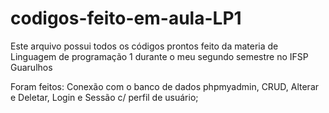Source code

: # codigos-feito-em-aula-LP1

Este arquivo possui todos os códigos prontos feito da materia de Linguagem de programação 1 durante o meu segundo semestre no IFSP Guarulhos

Foram feitos:
   Conexão com o banco de dados phpmyadmin,
   CRUD,
   Alterar e Deletar,
   Login e Sessão c/ perfil de usuário;

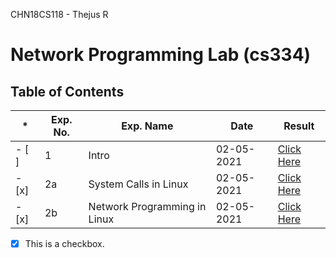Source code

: CHN18CS118 - Thejus R

# Network Programming Lab (cs334)

## Table of Contents

| \*    | Exp. No. | Exp. Name                    | Date       | Result                       |
| ----- | -------- | ---------------------------- | ---------- | ---------------------------- |
| - [ ] | 1        | Intro                        | 02-05-2021 | [Click Here](www.google.com) |
| - [x] | 2a       | System Calls in Linux        | 02-05-2021 | [Click Here](www.google.com) |
| - [x] | 2b       | Network Programming in Linux | 02-05-2021 | [Click Here](www.google.com) |

-[X] This is a checkbox.
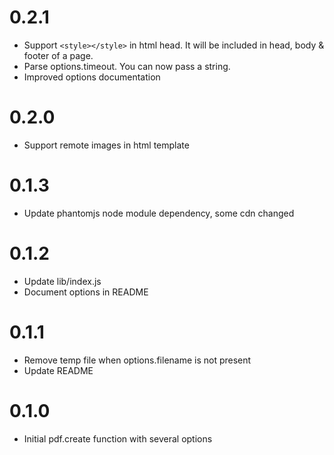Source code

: 0.2.1
=====
- Support `<style></style>` in html head. It will be included in head, body & footer of a page.
- Parse options.timeout. You can now pass a string.
- Improved options documentation


0.2.0
=====
- Support remote images in html template


0.1.3
=====
- Update phantomjs node module dependency, some cdn changed


0.1.2
=====
- Update lib/index.js
- Document options in README


0.1.1
=====
- Remove temp file when options.filename is not present
- Update README


0.1.0
=====
- Initial pdf.create function with several options 

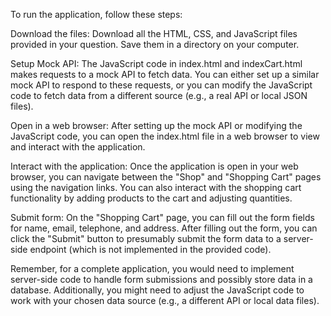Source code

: 
To run the application, follow these steps:

Download the files: Download all the HTML, CSS, and JavaScript files provided in your question. Save them in a directory on your computer.

Setup Mock API: The JavaScript code in index.html and indexCart.html makes requests to a mock API to fetch data. You can either set up a similar mock API to respond to these requests, or you can modify the JavaScript code to fetch data from a different source (e.g., a real API or local JSON files).

Open in a web browser: After setting up the mock API or modifying the JavaScript code, you can open the index.html file in a web browser to view and interact with the application.

Interact with the application: Once the application is open in your web browser, you can navigate between the "Shop" and "Shopping Cart" pages using the navigation links. You can also interact with the shopping cart functionality by adding products to the cart and adjusting quantities.

Submit form: On the "Shopping Cart" page, you can fill out the form fields for name, email, telephone, and address. After filling out the form, you can click the "Submit" button to presumably submit the form data to a server-side endpoint (which is not implemented in the provided code).

Remember, for a complete application, you would need to implement server-side code to handle form submissions and possibly store data in a database. Additionally, you might need to adjust the JavaScript code to work with your chosen data source (e.g., a different API or local data files).
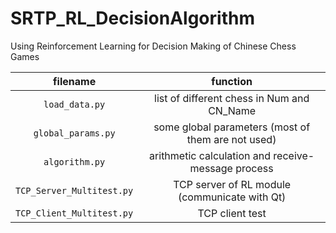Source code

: # SRTP_RL_DecisionAlgorithm

Using Reinforcement Learning for Decision Making of Chinese Chess Games

| filename| function|
|:----:|:----:|
| `load_data.py`| list of different chess in Num and CN_Name |
| `global_params.py`| some global parameters (most of them are not used) |
| `algorithm.py`| arithmetic calculation and receive-message process |
| `TCP_Server_Multitest.py`|TCP server of RL module (communicate with Qt) |
| `TCP_Client_Multitest.py`|TCP client test |

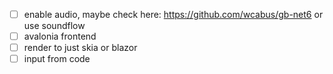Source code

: - [ ] enable audio, maybe check here:  https://github.com/wcabus/gb-net6 or use soundflow
- [ ] avalonia frontend
- [ ] render to just skia or blazor
- [ ] input from code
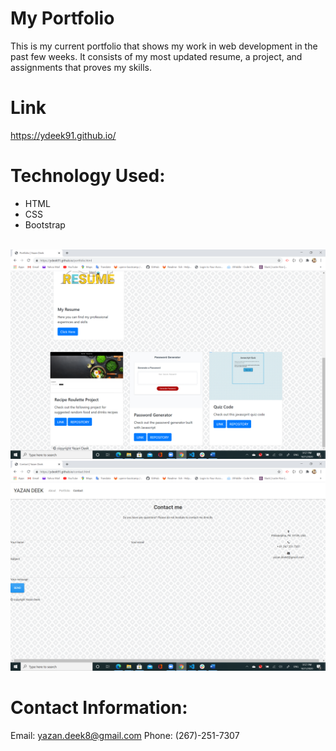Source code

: # My Portfolio 
This is my current portfolio that shows my work in web development in the past few weeks. It consists of my most updated resume, a project, and assignments that proves my skills. 

# Link 
https://ydeek91.github.io/

# Technology Used: 
- HTML 
- CSS 
- Bootstrap 



<img src="porOne.png" alt="">
<img src="portTwo.png" alt="">
<img src="portThree.png" alt="">


# Contact Information: 
Email: yazan.deek8@gmail.com
Phone: (267)-251-7307



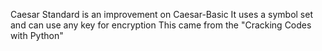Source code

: Caesar Standard is an improvement on Caesar-Basic
It uses a symbol set and can use any key for encryption
This came from the "Cracking Codes with Python"

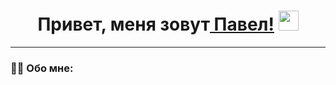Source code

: <h1 align="center">Привет, меня зовут<a href="https://daniilshat.ru/" target="_blank"> Павел!</a> 
<img src="https://github.com/blackcater/blackcater/raw/main/images/Hi.gif" height="32"/></h1>

---

### :man_technologist: Обо мне:
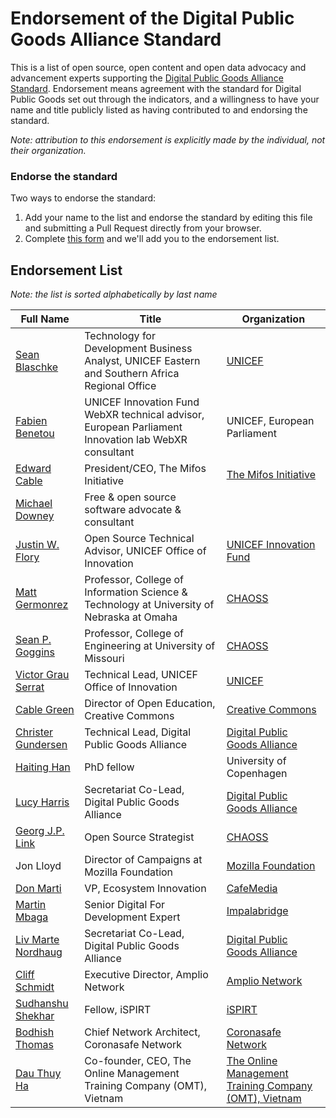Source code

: # Endorsement of the Digital Public Goods Alliance Standard

This is a list of open source, open content and open data advocacy and advancement experts
supporting the [Digital Public Goods Alliance Standard](standard.md). Endorsement means agreement
with the standard for Digital Public Goods set out through the indicators, and a willingness to
have your name and title publicly listed as having contributed to and endorsing the standard.

*Note: attribution to this endorsement is explicitly made by the individual, not their organization.*

### Endorse the standard

Two ways to endorse the standard:

1. Add your name to the list and endorse the standard by editing this file and submitting a Pull Request directly from your browser.
2. Complete [this form](https://forms.gle/knVvbv4mLfxkHtFS8) and we'll add you to the endorsement list.

## Endorsement List

*Note: the list is sorted alphabetically by last name*

Full Name | Title | Organization
--- | --- | ---
[Sean Blaschke](https://github.com/seanblaschke) | Technology for Development Business Analyst, UNICEF Eastern and Southern Africa Regional Office | [UNICEF](https://www.unicef.org/)
[Fabien Benetou](https://fabien.benetou.fr) | UNICEF Innovation Fund WebXR technical advisor, European Parliament Innovation lab WebXR consultant | UNICEF, European Parliament
[Edward Cable](https://www.linkedin.com/in/edcable/) | President/CEO, The Mifos Initiative | [The Mifos Initiative](https://mifos.org)
[Michael Downey](https://floss.social/@downey) | Free & open source software advocate & consultant | 
[Justin W. Flory](https://jwf.io) | Open Source Technical Advisor, UNICEF Office of Innovation | [UNICEF Innovation Fund](https://unicefinnovationfund.org/)
[Matt Germonrez](https://github.com/germonprez) | Professor, College of Information Science & Technology at University of Nebraska at Omaha | [CHAOSS](https://chaoss.community/)
[Sean P. Goggins](https://github.com/sgoggins) | Professor, College of Engineering at University of Missouri | [CHAOSS](https://chaoss.community/)
[Victor Grau Serrat](https://github.com/lacabra) | Technical Lead, UNICEF Office of Innovation | [UNICEF](https://www.unicef.org/innovation/)
[Cable Green](https://github.com/cablegreen) | Director of Open Education, Creative Commons | [Creative Commons](https://creativecommons.org/)
[Christer Gundersen](https://github.com/christer-io) | Technical Lead, Digital Public Goods Alliance | [Digital Public Goods Alliance](https://digitalpublicgoods.net)
[Haiting Han](https://ifro.ku.dk/english/staff/staffproduction/?pure=en/persons/669864) | PhD fellow | University of Copenhagen  
[Lucy Harris](https://github.com/lucyeoh) | Secretariat Co-Lead, Digital Public Goods Alliance | [Digital Public Goods Alliance](https://digitalpublicgoods.net)
[Georg J.P. Link](https://github.com/GeorgLink) | Open Source Strategist | [CHAOSS](https://chaoss.community/)
Jon Lloyd | Director of Campaigns at Mozilla Foundation | [Mozilla Foundation](https://foundation.mozilla.org/en/)
[Don Marti](https://github.com/dmarti) | VP, Ecosystem Innovation | [CafeMedia](https://cafemedia.com/)
[Martin Mbaga](https://www.linkedin.com/in/martinmbaga)| Senior Digital For Development Expert | [Impalabridge](https://twitter.com/Impalabridge)
[Liv Marte Nordhaug](https://github.com/livmarte) | Secretariat Co-Lead, Digital Public Goods Alliance | [Digital Public Goods Alliance](https://digitalpublicgoods.net)
[Cliff Schmidt](https://www.linkedin.com/in/cliffschmidt/) | Executive Director, Amplio Network | [Amplio Network](https://www.amplio.org/)
[Sudhanshu Shekhar](https://www.linkedin.com/in/sudshekhar02/) | Fellow, iSPIRT |[iSPIRT](https://ispirt.in/)
[Bodhish Thomas](https://www.linkedin.com/in/bodhish/) | Chief Network Architect, Coronasafe Network | [Coronasafe Network](http://coronasafe.network/)
[Dau Thuy Ha](https://www.linkedin.com/in/dauthuyha/) | Co-founder, CEO, The Online Management Training Company (OMT), Vietnam | [The Online Management Training Company (OMT), Vietnam](http://omt.vn)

— Your objective —
Copy out every one of the items above word for word, leaving the pictures out.

— Written response —
Source code

: # codigos-feito-em-aula-LP1

Este arquivo possui todos os códigos prontos feito da materia de Linguagem de programação 1 durante o meu segundo semestre no IFSP Guarulhos

Foram feitos:
   Conexão com o banco de dados phpmyadmin,
   CRUD,
   Alterar e Deletar,
   Login e Sessão c/ perfil de usuário;

Source code

: CHN18CS118 - Thejus R

# Network Programming Lab (cs334)

## Table of Contents

| \*    | Exp. No. | Exp. Name                    | Date       | Result                       |
| ----- | -------- | ---------------------------- | ---------- | ---------------------------- |
| - [ ] | 1        | Intro                        | 02-05-2021 | [Click Here](www.google.com) |
| - [x] | 2a       | System Calls in Linux        | 02-05-2021 | [Click Here](www.google.com) |
| - [x] | 2b       | Network Programming in Linux | 02-05-2021 | [Click Here](www.google.com) |

-[X] This is a checkbox.
Source code

: 0.2.1
=====
- Support `<style></style>` in html head. It will be included in head, body & footer of a page.
- Parse options.timeout. You can now pass a string.
- Improved options documentation


0.2.0
=====
- Support remote images in html template


0.1.3
=====
- Update phantomjs node module dependency, some cdn changed


0.1.2
=====
- Update lib/index.js
- Document options in README


0.1.1
=====
- Remove temp file when options.filename is not present
- Update README


0.1.0
=====
- Initial pdf.create function with several options 

Source code

: 
To run the application, follow these steps:

Download the files: Download all the HTML, CSS, and JavaScript files provided in your question. Save them in a directory on your computer.

Setup Mock API: The JavaScript code in index.html and indexCart.html makes requests to a mock API to fetch data. You can either set up a similar mock API to respond to these requests, or you can modify the JavaScript code to fetch data from a different source (e.g., a real API or local JSON files).

Open in a web browser: After setting up the mock API or modifying the JavaScript code, you can open the index.html file in a web browser to view and interact with the application.

Interact with the application: Once the application is open in your web browser, you can navigate between the "Shop" and "Shopping Cart" pages using the navigation links. You can also interact with the shopping cart functionality by adding products to the cart and adjusting quantities.

Submit form: On the "Shopping Cart" page, you can fill out the form fields for name, email, telephone, and address. After filling out the form, you can click the "Submit" button to presumably submit the form data to a server-side endpoint (which is not implemented in the provided code).

Remember, for a complete application, you would need to implement server-side code to handle form submissions and possibly store data in a database. Additionally, you might need to adjust the JavaScript code to work with your chosen data source (e.g., a different API or local data files).
Source code

: # SRTP_RL_DecisionAlgorithm

Using Reinforcement Learning for Decision Making of Chinese Chess Games

| filename| function|
|:----:|:----:|
| `load_data.py`| list of different chess in Num and CN_Name |
| `global_params.py`| some global parameters (most of them are not used) |
| `algorithm.py`| arithmetic calculation and receive-message process |
| `TCP_Server_Multitest.py`|TCP server of RL module (communicate with Qt) |
| `TCP_Client_Multitest.py`|TCP client test |

Source code

: - [ ] enable audio, maybe check here:  https://github.com/wcabus/gb-net6 or use soundflow
- [ ] avalonia frontend
- [ ] render to just skia or blazor
- [ ] input from code
Source code

: # My Portfolio 
This is my current portfolio that shows my work in web development in the past few weeks. It consists of my most updated resume, a project, and assignments that proves my skills. 

# Link 
https://ydeek91.github.io/

# Technology Used: 
- HTML 
- CSS 
- Bootstrap 



<img src="porOne.png" alt="">
<img src="portTwo.png" alt="">
<img src="portThree.png" alt="">


# Contact Information: 
Email: yazan.deek8@gmail.com
Phone: (267)-251-7307



Source code

: Caesar Standard is an improvement on Caesar-Basic
It uses a symbol set and can use any key for encryption
This came from the "Cracking Codes with Python"

Source code

: <h1 align="center">Привет, меня зовут<a href="https://daniilshat.ru/" target="_blank"> Павел!</a> 
<img src="https://github.com/blackcater/blackcater/raw/main/images/Hi.gif" height="32"/></h1>

---

### :man_technologist: Обо мне:
Source code

: # Endorsement of the Digital Public Goods Alliance Standard

This is a list of open source, open content and open data advocacy and advancement experts
supporting the [Digital Public Goods Alliance Standard](standard.md). Endorsement means agreement
with the standard for Digital Public Goods set out through the indicators, and a willingness to
have your name and title publicly listed as having contributed to and endorsing the standard.

*Note: attribution to this endorsement is explicitly made by the individual, not their organization.*

### Endorse the standard

Two ways to endorse the standard:

1. Add your name to the list and endorse the standard by editing this file and submitting a Pull Request directly from your browser.
2. Complete [this form](https://forms.gle/knVvbv4mLfxkHtFS8) and we'll add you to the endorsement list.

## Endorsement List

*Note: the list is sorted alphabetically by last name*

Full Name | Title | Organization
--- | --- | ---
[Sean Blaschke](https://github.com/seanblaschke) | Technology for Development Business Analyst, UNICEF Eastern and Southern Africa Regional Office | [UNICEF](https://www.unicef.org/)
[Fabien Benetou](https://fabien.benetou.fr) | UNICEF Innovation Fund WebXR technical advisor, European Parliament Innovation lab WebXR consultant | UNICEF, European Parliament
[Edward Cable](https://www.linkedin.com/in/edcable/) | President/CEO, The Mifos Initiative | [The Mifos Initiative](https://mifos.org)
[Michael Downey](https://floss.social/@downey) | Free & open source software advocate & consultant | 
[Justin W. Flory](https://jwf.io) | Open Source Technical Advisor, UNICEF Office of Innovation | [UNICEF Innovation Fund](https://unicefinnovationfund.org/)
[Matt Germonrez](https://github.com/germonprez) | Professor, College of Information Science & Technology at University of Nebraska at Omaha | [CHAOSS](https://chaoss.community/)
[Sean P. Goggins](https://github.com/sgoggins) | Professor, College of Engineering at University of Missouri | [CHAOSS](https://chaoss.community/)
[Victor Grau Serrat](https://github.com/lacabra) | Technical Lead, UNICEF Office of Innovation | [UNICEF](https://www.unicef.org/innovation/)
[Cable Green](https://github.com/cablegreen) | Director of Open Education, Creative Commons | [Creative Commons](https://creativecommons.org/)
[Christer Gundersen](https://github.com/christer-io) | Technical Lead, Digital Public Goods Alliance | [Digital Public Goods Alliance](https://digitalpublicgoods.net)
[Haiting Han](https://ifro.ku.dk/english/staff/staffproduction/?pure=en/persons/669864) | PhD fellow | University of Copenhagen  
[Lucy Harris](https://github.com/lucyeoh) | Secretariat Co-Lead, Digital Public Goods Alliance | [Digital Public Goods Alliance](https://digitalpublicgoods.net)
[Georg J.P. Link](https://github.com/GeorgLink) | Open Source Strategist | [CHAOSS](https://chaoss.community/)
Jon Lloyd | Director of Campaigns at Mozilla Foundation | [Mozilla Foundation](https://foundation.mozilla.org/en/)
[Don Marti](https://github.com/dmarti) | VP, Ecosystem Innovation | [CafeMedia](https://cafemedia.com/)
[Martin Mbaga](https://www.linkedin.com/in/martinmbaga)| Senior Digital For Development Expert | [Impalabridge](https://twitter.com/Impalabridge)
[Liv Marte Nordhaug](https://github.com/livmarte) | Secretariat Co-Lead, Digital Public Goods Alliance | [Digital Public Goods Alliance](https://digitalpublicgoods.net)
[Cliff Schmidt](https://www.linkedin.com/in/cliffschmidt/) | Executive Director, Amplio Network | [Amplio Network](https://www.amplio.org/)
[Sudhanshu Shekhar](https://www.linkedin.com/in/sudshekhar02/) | Fellow, iSPIRT |[iSPIRT](https://ispirt.in/)
[Bodhish Thomas](https://www.linkedin.com/in/bodhish/) | Chief Network Architect, Coronasafe Network | [Coronasafe Network](http://coronasafe.network/)
[Dau Thuy Ha](https://www.linkedin.com/in/dauthuyha/) | Co-founder, CEO, The Online Management Training Company (OMT), Vietnam | [The Online Management Training Company (OMT), Vietnam](http://omt.vn)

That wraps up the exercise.